The brouhaha over Trump’s post was partly in response to just how starkly the warrior archangel St Michael contrasts with this post-war sensibility. Most representations of St Michael show him subduing a dragon, understood to represent the Devil, while his prayer implores St Michael to “defend us in battle”, and to “thrust into hell Satan, and all the evil spirits, who prowl about the world seeking the ruin of souls”. This is a combative style of faith long deprecated by the modern Christianity of universal niceness.

“The brouhaha over Trump’s post was partly in response to just how starkly the warrior archangel St Michael contrasts with this postwar sensibility.”

And I suspect it’s returning for a straightforward reason: secularism as such is collapsing and everyone — even the avowed secularists — are already behaving as though we’re in a spiritual war. Even the objections to Trump’s post, for example, have this febrile quality of spiritual battle about them. One notable Trump hater interpreted the Michael post literally, as evidence that Trump views Kamala Harris as an evil spirit who needs to be “thrust into hell”, calling this “terrifying”. And a still more striking instance of the now increasingly pervasive post-post-religious weirding came from one of its most staunch opponents: James Lindsay. Lindsay, the co-author of a 2020 book critiquing “woke” academic theories as threats to Enlightenment values, worried that Trump has been manipulated into name-checking the Archangel Michael by “Operation Michael”. This, we are to understand, is part of an occult plan concocted by the Theosophists who run the UN and something called the Fetzer Institute, to channel the Archangel to bring about and control the next stage of spiritual evolution via something called Social-Emotional Learning.

The fact that even so staunch a defender of the Age of Reason is now mounting that defence in terms I can only describe as barmy suggests forcefully that his cause may already be lost. And this is thanks to our high-tech age. In part, as I argued last week, it’s because this teaches us to visualise complexity but not how to control it, encouraging a deification of natural forces such as “climate”. But it’s not just weather gods: it’s also those demons that might or might not be real, and which we meet in our own information machines.

Ideas, images, and even policies travel like lightning online, seeming to take on a life of their own. Groups of people define themselves through love or hate of any theme, idea, or individual you can think of. And sometimes an idea can appear so overwhelmingly powerful it seems to occupy everything and everyone at once: as though some ideas have us, rather than we them. Think of the weird way every alternative to lockdowns came to seem unthinkable, even evil.
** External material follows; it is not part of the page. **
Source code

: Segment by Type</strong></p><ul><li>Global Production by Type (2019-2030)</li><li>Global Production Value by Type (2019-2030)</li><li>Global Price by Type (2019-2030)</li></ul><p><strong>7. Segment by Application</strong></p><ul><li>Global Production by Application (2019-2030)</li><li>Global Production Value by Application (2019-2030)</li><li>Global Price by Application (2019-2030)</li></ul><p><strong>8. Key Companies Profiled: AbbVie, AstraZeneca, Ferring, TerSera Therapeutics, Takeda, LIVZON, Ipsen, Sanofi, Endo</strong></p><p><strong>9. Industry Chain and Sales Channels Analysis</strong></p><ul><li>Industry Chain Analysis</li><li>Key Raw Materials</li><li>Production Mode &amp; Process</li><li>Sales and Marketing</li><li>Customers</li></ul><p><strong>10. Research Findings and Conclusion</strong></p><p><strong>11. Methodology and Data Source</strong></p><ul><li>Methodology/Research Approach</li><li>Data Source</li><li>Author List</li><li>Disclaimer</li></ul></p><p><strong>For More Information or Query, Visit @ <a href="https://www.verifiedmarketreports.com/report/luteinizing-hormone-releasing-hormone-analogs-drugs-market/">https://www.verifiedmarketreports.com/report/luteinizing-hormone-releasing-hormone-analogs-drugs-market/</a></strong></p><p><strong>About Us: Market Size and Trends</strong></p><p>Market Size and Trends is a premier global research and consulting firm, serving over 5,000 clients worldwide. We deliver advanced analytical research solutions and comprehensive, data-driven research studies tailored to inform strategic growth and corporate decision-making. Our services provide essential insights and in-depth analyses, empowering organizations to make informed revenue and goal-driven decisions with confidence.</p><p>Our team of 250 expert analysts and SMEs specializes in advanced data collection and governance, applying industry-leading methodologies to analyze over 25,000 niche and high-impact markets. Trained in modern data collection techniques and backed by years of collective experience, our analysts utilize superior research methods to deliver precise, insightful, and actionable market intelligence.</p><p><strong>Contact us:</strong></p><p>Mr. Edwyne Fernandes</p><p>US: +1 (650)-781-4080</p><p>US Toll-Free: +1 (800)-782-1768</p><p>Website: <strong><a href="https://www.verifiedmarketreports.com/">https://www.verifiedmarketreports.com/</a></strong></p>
And as we’ve grown accustomed to watching memes travel and mutate like this, across millions of individual minds, it’s become less eccentric to imagine them as more than the sum of their parts: as though they have a “spirit” and agaenda of their own. Some will say this is just an illusion; or that we don’t know but it’s a useful shorthand to talk about “egregores”, meaning entities composed of multiple consciousnesses. From there, though, it’s only a short step to saying ideas or moods are aware in some sense, with agency and their own plans; at which point we might as well just call them “demons”.

Do that, and the world is suddenly very much weirder, and very much more alive. This isn’t just my overactive imagination: the slippage between metaphorical and literal demons is widespread. All the way back in 2014 Elon Musk warned that with AI we are “summoning the demon”, while more recent reports of unsettling interactions with AI chatbots suggest some are already entertaining the possibility that we have summoned it.